Wednesday, 13 November 2013

Design Principles - OUGD404


For todays lesson with Fred we were told to bring in 8 pieces of paper with the words "The quick brown fox jumps over the lazy dog" printed on them. They had to be printed with the 4 categories script, wood block, gothic and roman in uppercase and lowercase.

At the start of the lesson we were asked to pick out what we thought were the easiest ones to read and then in groups we had to all decide out of everyones what we thought were the most readable and the least.

We then started to create a criteria for our decision making process when choosing the most and least readable fonts. Everyone agreed that the lowercase versions were easier to read than the capitals.
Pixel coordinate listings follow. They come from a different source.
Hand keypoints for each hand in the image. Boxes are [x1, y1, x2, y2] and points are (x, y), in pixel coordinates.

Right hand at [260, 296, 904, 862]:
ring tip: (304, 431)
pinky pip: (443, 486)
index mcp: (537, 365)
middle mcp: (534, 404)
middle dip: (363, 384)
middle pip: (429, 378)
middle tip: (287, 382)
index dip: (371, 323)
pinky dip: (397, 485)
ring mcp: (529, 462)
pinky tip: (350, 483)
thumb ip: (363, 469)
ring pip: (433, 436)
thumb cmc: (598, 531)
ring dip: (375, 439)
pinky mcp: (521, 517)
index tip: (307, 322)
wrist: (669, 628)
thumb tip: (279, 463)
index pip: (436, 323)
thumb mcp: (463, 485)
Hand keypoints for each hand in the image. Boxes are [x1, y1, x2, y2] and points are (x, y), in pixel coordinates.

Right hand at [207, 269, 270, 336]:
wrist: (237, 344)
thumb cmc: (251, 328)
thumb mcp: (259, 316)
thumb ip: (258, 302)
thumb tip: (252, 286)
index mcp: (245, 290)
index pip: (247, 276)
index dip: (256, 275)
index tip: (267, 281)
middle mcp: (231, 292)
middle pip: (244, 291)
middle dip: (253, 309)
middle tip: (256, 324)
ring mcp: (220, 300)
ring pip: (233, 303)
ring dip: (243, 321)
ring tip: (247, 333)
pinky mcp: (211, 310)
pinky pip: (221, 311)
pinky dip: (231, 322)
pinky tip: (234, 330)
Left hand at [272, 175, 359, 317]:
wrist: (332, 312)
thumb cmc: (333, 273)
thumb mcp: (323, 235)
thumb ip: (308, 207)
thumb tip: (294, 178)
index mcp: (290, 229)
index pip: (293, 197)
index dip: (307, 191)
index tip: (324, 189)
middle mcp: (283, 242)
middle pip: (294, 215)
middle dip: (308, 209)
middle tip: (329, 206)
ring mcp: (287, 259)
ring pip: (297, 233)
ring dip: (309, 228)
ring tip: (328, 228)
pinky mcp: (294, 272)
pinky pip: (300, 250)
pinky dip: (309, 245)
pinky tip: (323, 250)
The counters in the lowercase can be distinguished easily, they make it more readable due to the negative space within them.

The negative spaces with the fedex and F1 logos make them recognisable. The arrow is the fedex is clever because of it symbolising movement and delivery as it's a logistics organisation.



Kerning
Fonts are set with a kern; space between letters.

Tracking
Spacing letters out and distancing them.

Leading
Distances between baselines of successive lines of type.

Readability
ease with text, which can be read and understood.
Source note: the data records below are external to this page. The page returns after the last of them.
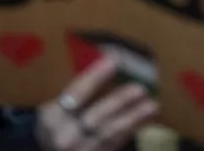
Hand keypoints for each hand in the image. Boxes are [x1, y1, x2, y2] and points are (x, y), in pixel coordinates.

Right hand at [34, 56, 158, 150]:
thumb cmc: (52, 122)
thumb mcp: (52, 106)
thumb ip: (73, 92)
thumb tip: (106, 62)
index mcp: (52, 116)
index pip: (75, 94)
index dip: (94, 77)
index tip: (112, 61)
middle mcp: (65, 136)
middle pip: (95, 117)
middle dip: (119, 102)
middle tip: (139, 89)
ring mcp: (80, 150)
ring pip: (109, 134)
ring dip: (133, 119)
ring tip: (151, 105)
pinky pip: (115, 144)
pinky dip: (131, 131)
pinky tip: (146, 120)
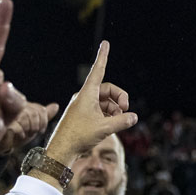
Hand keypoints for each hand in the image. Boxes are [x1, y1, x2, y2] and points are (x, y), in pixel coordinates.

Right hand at [0, 99, 61, 155]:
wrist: (4, 144)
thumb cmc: (18, 133)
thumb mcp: (33, 124)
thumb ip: (43, 115)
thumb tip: (56, 106)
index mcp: (23, 103)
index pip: (40, 109)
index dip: (43, 121)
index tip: (41, 129)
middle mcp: (14, 104)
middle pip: (34, 113)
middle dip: (36, 126)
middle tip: (33, 132)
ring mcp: (7, 112)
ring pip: (26, 118)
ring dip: (29, 130)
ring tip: (25, 134)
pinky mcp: (2, 122)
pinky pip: (18, 126)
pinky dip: (21, 133)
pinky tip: (20, 136)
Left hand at [44, 41, 137, 163]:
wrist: (61, 151)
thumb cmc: (79, 137)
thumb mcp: (104, 128)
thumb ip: (122, 121)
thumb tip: (134, 117)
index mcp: (87, 94)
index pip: (98, 70)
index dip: (103, 56)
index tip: (105, 43)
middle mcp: (85, 97)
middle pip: (108, 90)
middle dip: (120, 98)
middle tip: (126, 110)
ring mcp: (84, 106)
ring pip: (106, 101)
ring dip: (115, 109)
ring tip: (119, 122)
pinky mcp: (83, 116)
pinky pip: (101, 110)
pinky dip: (109, 115)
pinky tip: (113, 125)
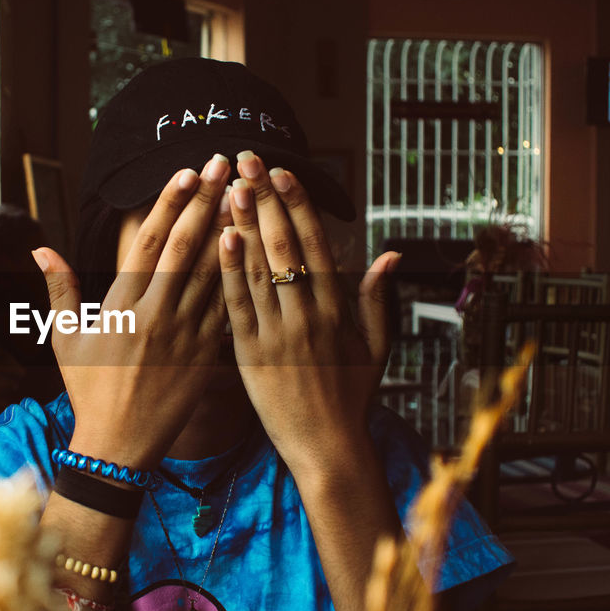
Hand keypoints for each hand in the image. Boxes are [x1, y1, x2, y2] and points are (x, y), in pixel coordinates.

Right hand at [32, 155, 232, 469]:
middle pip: (186, 247)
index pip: (148, 243)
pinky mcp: (208, 356)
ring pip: (214, 273)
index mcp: (120, 306)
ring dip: (232, 230)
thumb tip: (40, 249)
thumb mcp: (65, 339)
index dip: (170, 204)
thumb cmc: (89, 391)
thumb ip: (59, 290)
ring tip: (247, 194)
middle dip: (206, 202)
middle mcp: (155, 316)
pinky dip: (244, 278)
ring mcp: (186, 336)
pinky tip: (259, 250)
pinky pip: (230, 309)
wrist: (119, 447)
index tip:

With the pieces of paper we had brought in for this lesson. We were then told to cut the words, "The quick brown fox" from all upper or lowercase words. We had to arrange each of the different fonts into their own sentences. We discussed how that the wood block words attract the viewers eye straight away and that they don't work when used midway in the sentence. This is because people would read the last words and then the first words afterwards.